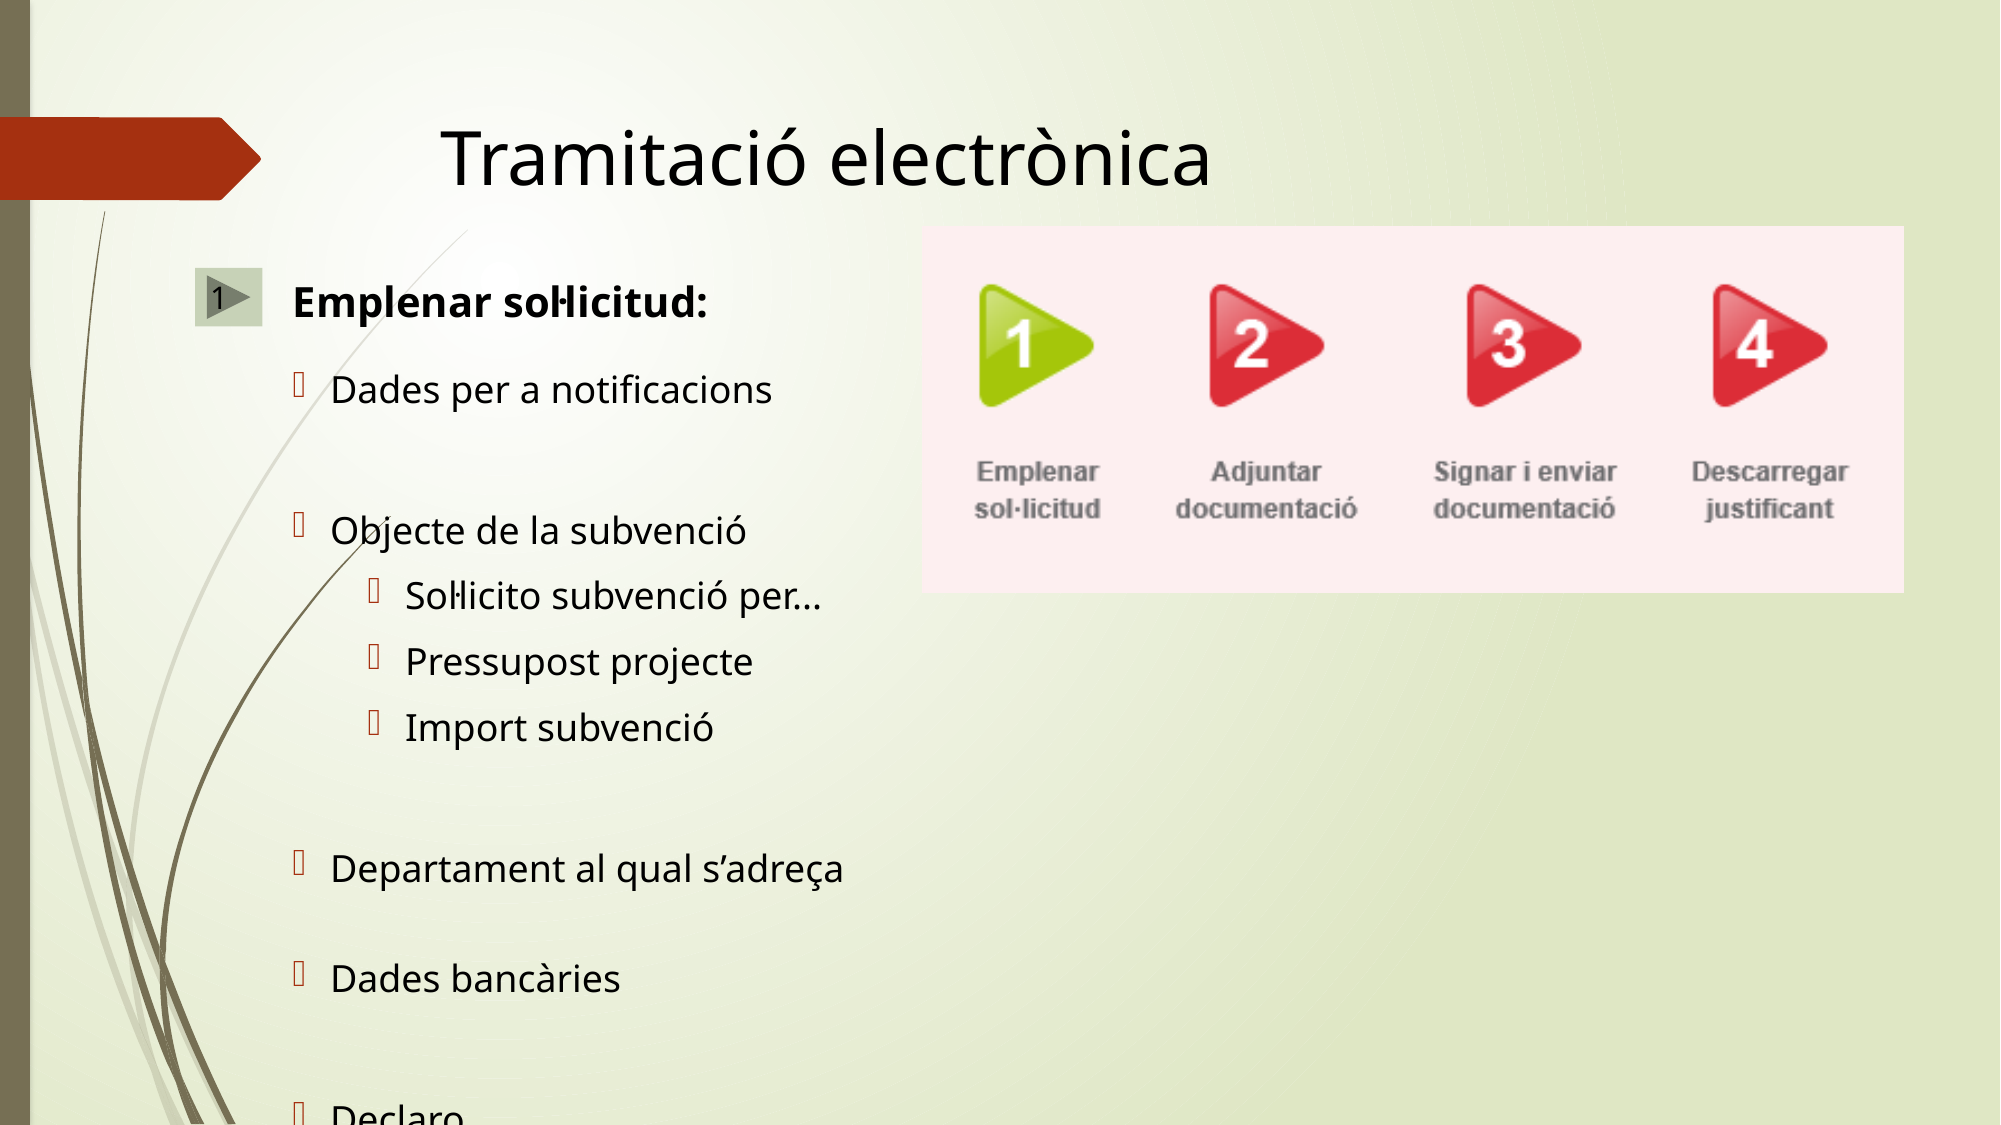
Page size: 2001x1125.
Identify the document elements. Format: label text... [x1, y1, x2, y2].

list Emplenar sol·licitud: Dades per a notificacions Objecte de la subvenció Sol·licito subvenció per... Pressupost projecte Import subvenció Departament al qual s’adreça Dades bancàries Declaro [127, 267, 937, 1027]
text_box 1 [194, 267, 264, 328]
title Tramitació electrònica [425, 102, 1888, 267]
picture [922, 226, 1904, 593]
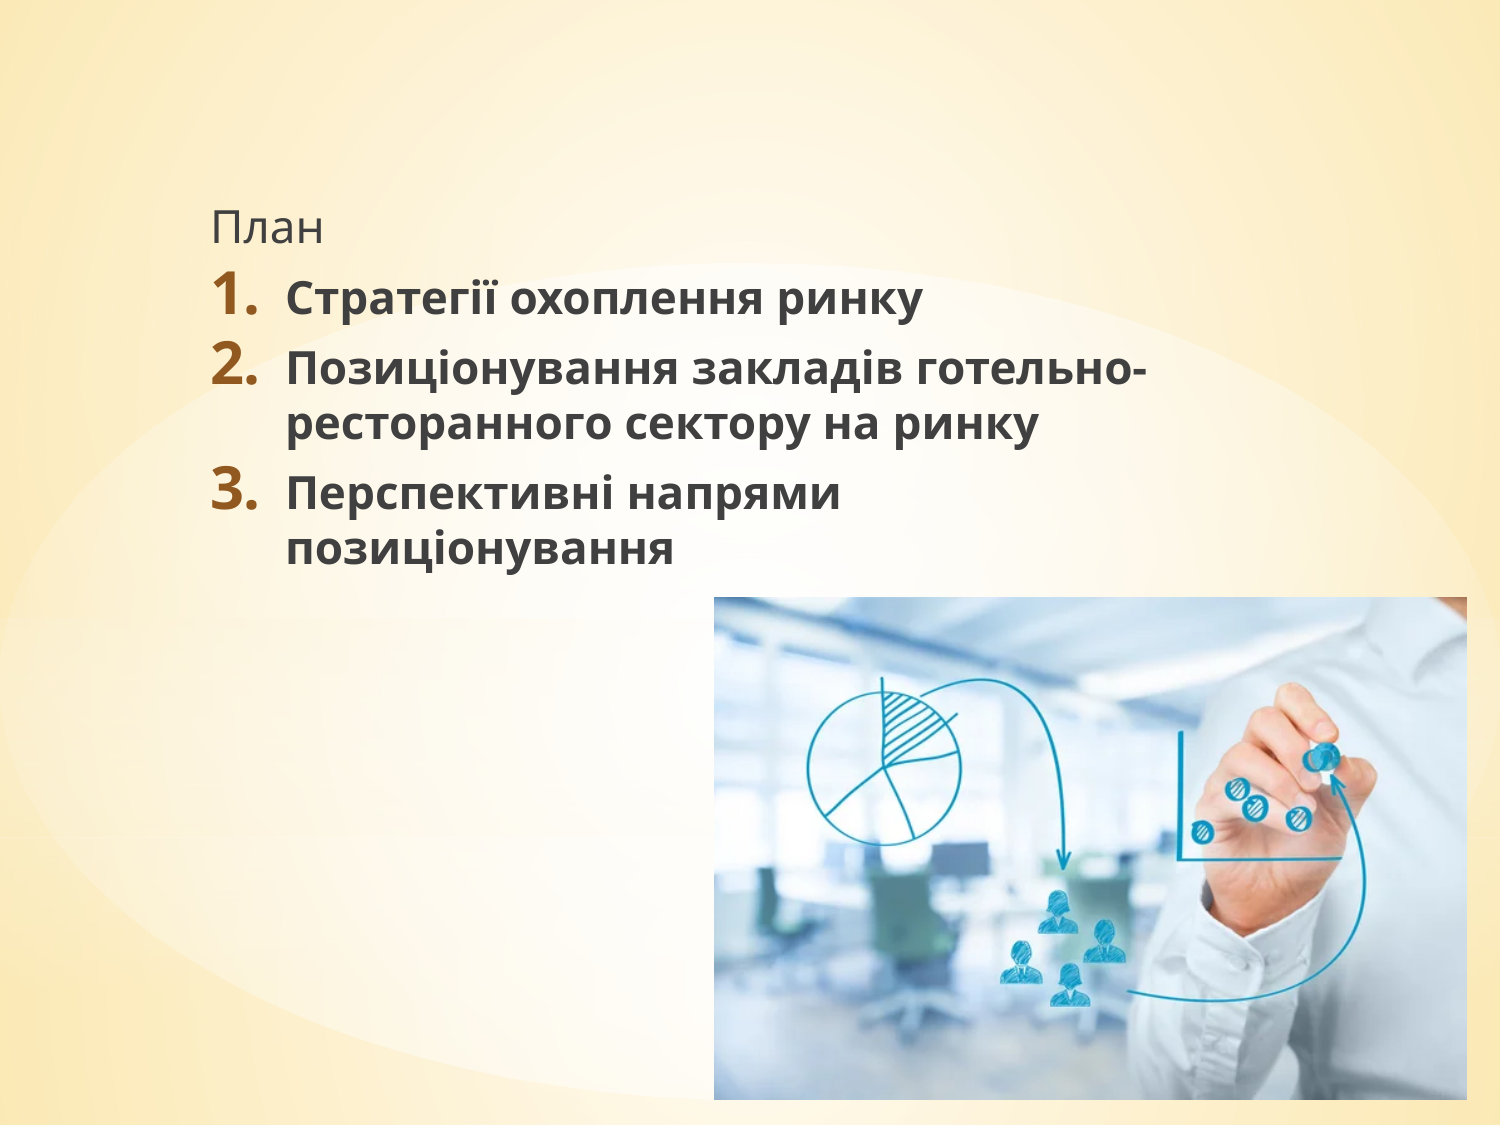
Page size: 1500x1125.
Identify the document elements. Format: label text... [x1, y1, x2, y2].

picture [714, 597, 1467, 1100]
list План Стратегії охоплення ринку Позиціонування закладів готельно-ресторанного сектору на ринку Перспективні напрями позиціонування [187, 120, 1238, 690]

+ + + + + + +

Read the entries above, then pull out the lines that include "size".

Page size: 2001x1125.
Page size: 1500x1125.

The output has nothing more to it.